Movie fans (especially of foreign films) know Cotillard mostly for her award-winning performances, among them La Vie en Rose, in which she plays French singer Edith Piaf, for which she won a Best Actress Oscar in 2008, the same year she won the same award at France’s Cesars (its version of the Oscars); and Two Days, One Night, which earned her a Best Actress nomination at the recent Oscars.
What the fans perhaps don’t know is Cotillard’s environmental activism. She has joined campaigns for environmental protection, particularly Greenpeace with which she traveled to Congo to visit tropical rainforests threatened by logging companies. She has also designed her own doll for UNICEF France campaign Les Frimousses Font Leur Cinema, sold to raise funds for the vaccination of thousands of children in Darfur. She is also the patron of Maud Fontenoy Foundation, a non-government organization dedicated to teaching children about preserving the oceans.

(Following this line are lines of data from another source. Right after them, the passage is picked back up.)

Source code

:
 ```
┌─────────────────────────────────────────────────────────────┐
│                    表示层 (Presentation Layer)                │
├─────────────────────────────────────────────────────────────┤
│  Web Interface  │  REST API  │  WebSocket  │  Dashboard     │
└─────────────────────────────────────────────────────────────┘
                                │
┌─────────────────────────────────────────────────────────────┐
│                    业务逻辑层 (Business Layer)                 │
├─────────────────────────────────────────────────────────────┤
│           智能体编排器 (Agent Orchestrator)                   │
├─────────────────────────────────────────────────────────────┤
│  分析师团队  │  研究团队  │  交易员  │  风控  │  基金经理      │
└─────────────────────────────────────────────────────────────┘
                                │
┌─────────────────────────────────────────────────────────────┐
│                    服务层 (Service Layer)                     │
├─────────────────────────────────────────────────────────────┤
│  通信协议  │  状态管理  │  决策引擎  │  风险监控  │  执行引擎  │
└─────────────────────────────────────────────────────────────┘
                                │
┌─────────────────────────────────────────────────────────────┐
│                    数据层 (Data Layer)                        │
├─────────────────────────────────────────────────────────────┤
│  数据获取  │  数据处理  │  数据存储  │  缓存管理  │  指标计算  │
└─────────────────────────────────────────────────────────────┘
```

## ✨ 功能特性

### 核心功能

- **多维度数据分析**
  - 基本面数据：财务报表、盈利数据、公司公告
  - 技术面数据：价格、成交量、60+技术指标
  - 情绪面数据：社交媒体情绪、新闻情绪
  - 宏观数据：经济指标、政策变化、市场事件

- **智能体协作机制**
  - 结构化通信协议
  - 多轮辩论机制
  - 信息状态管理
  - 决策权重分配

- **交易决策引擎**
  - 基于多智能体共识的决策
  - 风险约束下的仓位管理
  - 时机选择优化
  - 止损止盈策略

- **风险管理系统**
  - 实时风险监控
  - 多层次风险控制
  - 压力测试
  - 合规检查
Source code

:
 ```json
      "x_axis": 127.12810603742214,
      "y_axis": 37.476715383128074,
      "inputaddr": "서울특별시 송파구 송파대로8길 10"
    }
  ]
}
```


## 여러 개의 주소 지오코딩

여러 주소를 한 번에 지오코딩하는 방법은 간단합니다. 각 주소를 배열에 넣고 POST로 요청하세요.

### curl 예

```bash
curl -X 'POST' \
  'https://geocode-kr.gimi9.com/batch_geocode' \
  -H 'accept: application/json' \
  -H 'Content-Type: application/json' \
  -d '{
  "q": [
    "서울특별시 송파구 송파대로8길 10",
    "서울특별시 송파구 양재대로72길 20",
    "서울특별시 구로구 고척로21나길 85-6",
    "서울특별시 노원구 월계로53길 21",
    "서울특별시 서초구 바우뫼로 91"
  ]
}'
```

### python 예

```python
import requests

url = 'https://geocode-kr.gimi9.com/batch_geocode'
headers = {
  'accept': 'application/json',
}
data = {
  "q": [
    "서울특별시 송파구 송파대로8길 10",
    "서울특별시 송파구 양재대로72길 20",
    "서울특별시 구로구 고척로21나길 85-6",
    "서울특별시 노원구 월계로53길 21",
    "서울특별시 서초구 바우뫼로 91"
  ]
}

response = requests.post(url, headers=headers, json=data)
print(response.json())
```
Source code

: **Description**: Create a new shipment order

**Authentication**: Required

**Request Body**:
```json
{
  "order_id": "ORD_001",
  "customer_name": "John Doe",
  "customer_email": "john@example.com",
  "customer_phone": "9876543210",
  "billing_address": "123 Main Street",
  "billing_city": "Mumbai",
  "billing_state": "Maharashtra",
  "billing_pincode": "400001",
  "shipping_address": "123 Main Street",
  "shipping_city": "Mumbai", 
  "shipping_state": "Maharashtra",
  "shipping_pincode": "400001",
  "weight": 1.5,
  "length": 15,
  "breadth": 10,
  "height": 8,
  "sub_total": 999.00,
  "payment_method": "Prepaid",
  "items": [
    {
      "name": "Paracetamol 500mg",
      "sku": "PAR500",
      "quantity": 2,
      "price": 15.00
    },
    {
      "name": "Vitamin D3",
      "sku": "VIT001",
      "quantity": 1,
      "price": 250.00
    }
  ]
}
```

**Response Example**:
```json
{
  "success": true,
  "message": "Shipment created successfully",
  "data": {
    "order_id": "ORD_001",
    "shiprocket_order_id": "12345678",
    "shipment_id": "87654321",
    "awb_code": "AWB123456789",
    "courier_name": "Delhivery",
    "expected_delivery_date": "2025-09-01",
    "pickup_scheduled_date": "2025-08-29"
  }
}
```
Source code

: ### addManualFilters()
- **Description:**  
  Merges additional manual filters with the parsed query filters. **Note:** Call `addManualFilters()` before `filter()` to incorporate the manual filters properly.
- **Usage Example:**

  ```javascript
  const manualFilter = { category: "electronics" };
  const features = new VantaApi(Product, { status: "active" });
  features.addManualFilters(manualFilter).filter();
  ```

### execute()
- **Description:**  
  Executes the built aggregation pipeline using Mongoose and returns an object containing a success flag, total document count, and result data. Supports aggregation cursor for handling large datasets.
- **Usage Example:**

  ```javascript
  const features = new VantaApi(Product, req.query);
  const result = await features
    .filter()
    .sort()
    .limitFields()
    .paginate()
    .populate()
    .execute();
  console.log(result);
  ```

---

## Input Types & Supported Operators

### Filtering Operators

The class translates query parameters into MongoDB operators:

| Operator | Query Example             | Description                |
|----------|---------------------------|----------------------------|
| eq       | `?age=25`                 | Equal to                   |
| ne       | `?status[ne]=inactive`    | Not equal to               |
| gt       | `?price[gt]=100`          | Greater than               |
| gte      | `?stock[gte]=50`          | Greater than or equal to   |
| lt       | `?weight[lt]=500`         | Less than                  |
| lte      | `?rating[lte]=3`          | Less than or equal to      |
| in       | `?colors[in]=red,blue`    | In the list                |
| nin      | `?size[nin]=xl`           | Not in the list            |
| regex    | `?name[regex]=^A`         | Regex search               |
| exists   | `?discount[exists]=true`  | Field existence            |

That’s the advocacy that brought the two environmentalists closer even if their meeting was much too brief.
“As a developing nation that contributes a mere .03 percent of the world’s greenhouse gases,” Loren added in her speech at Malacañang, “we have done our share in the world’s mitigation efforts and we implore the world’s largest economies to deliver their concrete commitments on greenhouse gas emission reductions. This is not the time for restraint or for wagging the finger of indictment. This is the moment for collective action.
“If we start today, there is no promise that we will be lucky enough to see the undoing of the damage within our lifetime, but at least, we leave our world with the gift of hope for a better, kinder future.”
Besides the environment, the two ladies did talk about other, lighter topics. In an interview with GMA’s 24 Oras reporter JP Soriano, Cotillard said she would love to taste Filipino food and asked JP for suggestion. “Try adobo,” said JP.
“Cotillard told me that she was familiar with adobo because the yaya of her three-year-old child, whose name is Elma, is a Filipina who sometimes cooks Filipino dishes,” Loren told Funfare. “So I told Cotillard, ‘You should try sinigang.’ She asked what sinigang was and I described it to her. She treats the yaya like a member of the family.”
Asked what province in the Philippines the yaya Elma hailed from, Cotillard thought for a while and smiled, telling Loren that she didn’t know. “It’s 40 kilometers from Manila,” Cotillard said.
When Cotillard said she’d love to come back maybe for a longer visit, Loren reiterated her invitation.
“I told her that she and her companions can stay in my place and I will let her taste more Filipino food. She’s so humble, walang ka-ere-ere. She’s an actress, very professional, so she was punctual, arriving 30 minutes before an appointment.”
Loren became so fascinated with Cotillard that, I guess, she will soon start watching more of Cotillard’s films. Here are some of them (besides the two titles mentioned earlier): A Very Long Engagement (2004), Nine (2009, with Antonio Banderas), Inception (2010, with Leonardo DiCaprio), Rust and Bone (2012), The Immigrant (2013) and The Dark Knight Rises (2012, with Christian Bale).
Also, Loren will be thrilled to know that, last year, Cotillard was named “The Most Bankable French Actress of the 21st Century,” with over 37 million in ticket sales in France alone (2001 to 2014).